### WHAT IS REQUIRED
Output each line of the material exactly as it stands.

### SUPPLIED RECORDS
____________________

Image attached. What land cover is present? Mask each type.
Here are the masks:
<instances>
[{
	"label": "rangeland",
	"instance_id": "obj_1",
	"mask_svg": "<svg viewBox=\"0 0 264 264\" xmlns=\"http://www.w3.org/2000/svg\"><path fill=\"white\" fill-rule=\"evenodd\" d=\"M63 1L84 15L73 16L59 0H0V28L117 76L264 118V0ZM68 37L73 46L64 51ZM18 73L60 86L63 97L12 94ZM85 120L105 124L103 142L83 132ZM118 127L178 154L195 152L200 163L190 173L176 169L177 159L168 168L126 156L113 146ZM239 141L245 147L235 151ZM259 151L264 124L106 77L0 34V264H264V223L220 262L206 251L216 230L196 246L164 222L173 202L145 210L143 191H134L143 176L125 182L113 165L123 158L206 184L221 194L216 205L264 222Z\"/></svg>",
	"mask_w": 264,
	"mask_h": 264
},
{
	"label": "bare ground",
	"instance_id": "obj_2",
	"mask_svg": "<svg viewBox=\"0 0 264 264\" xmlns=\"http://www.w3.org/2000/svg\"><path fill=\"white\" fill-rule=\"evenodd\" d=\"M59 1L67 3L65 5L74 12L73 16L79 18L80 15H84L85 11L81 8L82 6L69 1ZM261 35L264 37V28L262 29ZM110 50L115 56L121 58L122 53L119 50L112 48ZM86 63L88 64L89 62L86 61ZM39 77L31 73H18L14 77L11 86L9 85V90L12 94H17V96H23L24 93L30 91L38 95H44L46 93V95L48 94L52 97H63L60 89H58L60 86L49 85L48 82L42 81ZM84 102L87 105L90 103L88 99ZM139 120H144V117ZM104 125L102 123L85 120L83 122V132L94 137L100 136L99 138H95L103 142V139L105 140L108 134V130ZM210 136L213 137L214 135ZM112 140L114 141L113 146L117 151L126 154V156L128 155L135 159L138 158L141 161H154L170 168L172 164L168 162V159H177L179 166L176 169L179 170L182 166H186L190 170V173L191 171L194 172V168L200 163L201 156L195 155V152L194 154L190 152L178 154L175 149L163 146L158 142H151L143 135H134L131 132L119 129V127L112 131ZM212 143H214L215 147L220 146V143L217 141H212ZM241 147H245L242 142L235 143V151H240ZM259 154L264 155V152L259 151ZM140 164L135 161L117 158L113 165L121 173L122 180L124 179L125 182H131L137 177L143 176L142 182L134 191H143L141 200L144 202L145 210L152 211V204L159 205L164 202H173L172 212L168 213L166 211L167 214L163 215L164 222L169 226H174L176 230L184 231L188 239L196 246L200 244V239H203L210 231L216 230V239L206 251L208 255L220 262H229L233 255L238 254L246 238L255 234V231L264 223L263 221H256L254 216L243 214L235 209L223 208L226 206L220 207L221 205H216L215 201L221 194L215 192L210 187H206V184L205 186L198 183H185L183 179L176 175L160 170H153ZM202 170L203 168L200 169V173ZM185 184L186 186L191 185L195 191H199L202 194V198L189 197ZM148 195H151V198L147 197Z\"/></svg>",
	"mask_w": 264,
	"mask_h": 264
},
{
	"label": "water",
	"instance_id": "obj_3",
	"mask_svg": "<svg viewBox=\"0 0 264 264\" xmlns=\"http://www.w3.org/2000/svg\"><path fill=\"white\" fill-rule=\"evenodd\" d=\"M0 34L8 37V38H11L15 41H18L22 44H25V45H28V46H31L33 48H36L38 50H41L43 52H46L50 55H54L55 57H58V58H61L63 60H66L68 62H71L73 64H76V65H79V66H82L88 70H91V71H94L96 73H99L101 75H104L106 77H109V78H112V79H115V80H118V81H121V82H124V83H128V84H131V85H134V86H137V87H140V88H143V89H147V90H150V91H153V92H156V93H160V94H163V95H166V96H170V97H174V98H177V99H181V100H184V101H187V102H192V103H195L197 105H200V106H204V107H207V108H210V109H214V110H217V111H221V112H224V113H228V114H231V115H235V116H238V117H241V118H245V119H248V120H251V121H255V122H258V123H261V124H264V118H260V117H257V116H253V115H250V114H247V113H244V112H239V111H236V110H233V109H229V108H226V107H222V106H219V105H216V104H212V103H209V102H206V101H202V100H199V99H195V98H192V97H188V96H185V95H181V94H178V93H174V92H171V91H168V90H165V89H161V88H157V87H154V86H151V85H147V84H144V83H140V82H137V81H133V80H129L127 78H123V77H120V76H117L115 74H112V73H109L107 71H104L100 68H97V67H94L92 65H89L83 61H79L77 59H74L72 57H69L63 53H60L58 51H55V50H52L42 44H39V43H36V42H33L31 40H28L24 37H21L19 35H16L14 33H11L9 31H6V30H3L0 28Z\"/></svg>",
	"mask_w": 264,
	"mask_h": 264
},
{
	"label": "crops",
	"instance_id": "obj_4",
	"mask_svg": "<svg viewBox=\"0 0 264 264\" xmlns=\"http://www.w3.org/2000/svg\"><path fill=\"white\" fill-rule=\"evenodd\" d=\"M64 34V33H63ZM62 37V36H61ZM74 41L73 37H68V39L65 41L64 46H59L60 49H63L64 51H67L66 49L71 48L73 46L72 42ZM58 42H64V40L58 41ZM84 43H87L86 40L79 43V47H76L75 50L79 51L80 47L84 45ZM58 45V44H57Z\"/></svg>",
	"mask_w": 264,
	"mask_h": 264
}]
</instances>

____________________

### WORKED SOLUTION
Image attached. What land cover is present? Mask each type.
Here are the masks:
<instances>
[{
	"label": "rangeland",
	"instance_id": "obj_1",
	"mask_svg": "<svg viewBox=\"0 0 264 264\" xmlns=\"http://www.w3.org/2000/svg\"><path fill=\"white\" fill-rule=\"evenodd\" d=\"M63 1L84 15L73 16L59 0H0V28L117 76L264 118V0ZM68 37L73 46L64 51ZM18 73L60 86L63 97L12 94ZM85 120L105 124L103 142L83 132ZM118 127L178 154L195 152L200 163L190 173L176 169L177 159L168 168L126 156L113 146ZM239 141L245 147L235 151ZM259 151L264 124L106 77L0 34V264H264V223L220 262L206 251L216 230L196 246L164 222L173 202L145 210L143 191H134L143 176L125 182L113 165L123 158L206 184L221 194L216 205L264 222Z\"/></svg>",
	"mask_w": 264,
	"mask_h": 264
},
{
	"label": "bare ground",
	"instance_id": "obj_2",
	"mask_svg": "<svg viewBox=\"0 0 264 264\" xmlns=\"http://www.w3.org/2000/svg\"><path fill=\"white\" fill-rule=\"evenodd\" d=\"M59 1L67 3L65 5L74 12L73 16L79 18L80 15H84L85 11L81 8L82 6L69 1ZM261 35L264 37V28L262 29ZM110 50L115 56L121 58L122 53L119 50L112 48ZM86 63L88 64L89 62L86 61ZM39 77L31 73H18L14 77L11 86L9 85V90L12 94H17V96H23L24 93L30 91L38 95H44L46 93V95L48 94L52 97H63L60 89H58L60 86L49 85L48 82L42 81ZM84 102L87 105L90 103L88 99ZM139 120H144V117ZM104 125L102 123L85 120L83 122V132L94 137L100 136L99 138H95L103 142V139L105 140L108 134V130ZM210 136L213 137L214 135ZM112 140L114 141L113 146L117 151L126 154V156L128 155L135 159L138 158L141 161H154L170 168L172 164L168 162V159H177L179 166L176 169L179 170L182 166H186L190 170V173L191 171L194 172V168L200 163L201 156L195 155V152L194 154L190 152L178 154L175 149L163 146L158 142H151L143 135H134L131 132L119 129V127L112 131ZM212 143H214L215 147L220 146V143L217 141H212ZM241 147H245L242 142L235 143V151H240ZM259 154L264 155V152L259 151ZM140 164L135 161L117 158L113 165L121 173L122 180L124 179L125 182H131L137 177L143 176L142 182L134 191H143L141 200L144 202L145 210L152 211V204L159 205L164 202H173L172 212L168 213L166 211L167 214L163 215L164 222L169 226H174L176 230L184 231L188 239L196 246L200 244V239H203L210 231L216 230V239L206 251L208 255L220 262H229L233 255L238 254L246 238L255 234V231L264 223L263 221H256L254 216L243 214L235 209L223 208L226 206L220 207L221 205H216L215 201L221 194L215 192L210 187H206V184L205 186L198 183H185L183 179L176 175L160 170H153ZM202 170L203 168L200 169V173ZM185 184L186 186L191 185L195 191H199L202 194V198L189 197ZM148 195H151V198L147 197Z\"/></svg>",
	"mask_w": 264,
	"mask_h": 264
},
{
	"label": "water",
	"instance_id": "obj_3",
	"mask_svg": "<svg viewBox=\"0 0 264 264\" xmlns=\"http://www.w3.org/2000/svg\"><path fill=\"white\" fill-rule=\"evenodd\" d=\"M0 34L8 37V38H11L15 41H18L22 44H25V45H28V46H31L33 48H36L38 50H41L43 52H46L50 55H54L55 57H58V58H61L63 60H66L68 62H71L73 64H76V65H79V66H82L88 70H91V71H94L96 73H99L101 75H104L106 77H109V78H112V79H115V80H118V81H121V82H124V83H128V84H131V85H134V86H137V87H140V88H143V89H147V90H150V91H153V92H156V93H160V94H163V95H166V96H170V97H174V98H177V99H181V100H184V101H187V102H192V103H195L197 105H200V106H204V107H207V108H210V109H214V110H217V111H221V112H224V113H228V114H231V115H235V116H238V117H241V118H245V119H248V120H251V121H255V122H258V123H261V124H264V118H260V117H257V116H253V115H250V114H247V113H244V112H239V111H236V110H233V109H229V108H226V107H222V106H219V105H216V104H212V103H209V102H206V101H202V100H199V99H195V98H192V97H188V96H185V95H181V94H178V93H174V92H171V91H168V90H165V89H161V88H157V87H154V86H151V85H147V84H144V83H140V82H137V81H133V80H129L127 78H123V77H120V76H117L115 74H112V73H109L107 71H104L100 68H97V67H94L92 65H89L83 61H79L77 59H74L72 57H69L63 53H60L58 51H55V50H52L42 44H39V43H36V42H33L31 40H28L24 37H21L19 35H16L14 33H11L9 31H6V30H3L0 28Z\"/></svg>",
	"mask_w": 264,
	"mask_h": 264
},
{
	"label": "crops",
	"instance_id": "obj_4",
	"mask_svg": "<svg viewBox=\"0 0 264 264\" xmlns=\"http://www.w3.org/2000/svg\"><path fill=\"white\" fill-rule=\"evenodd\" d=\"M64 34V33H63ZM62 37V36H61ZM74 41L73 37H68V39L65 41L64 46H59L60 49H63L64 51H67L66 49L71 48L73 46L72 42ZM58 42H64V40L58 41ZM84 43H87L86 40L79 43V47H76L75 50L79 51L80 47L84 45ZM58 45V44H57Z\"/></svg>",
	"mask_w": 264,
	"mask_h": 264
}]
</instances>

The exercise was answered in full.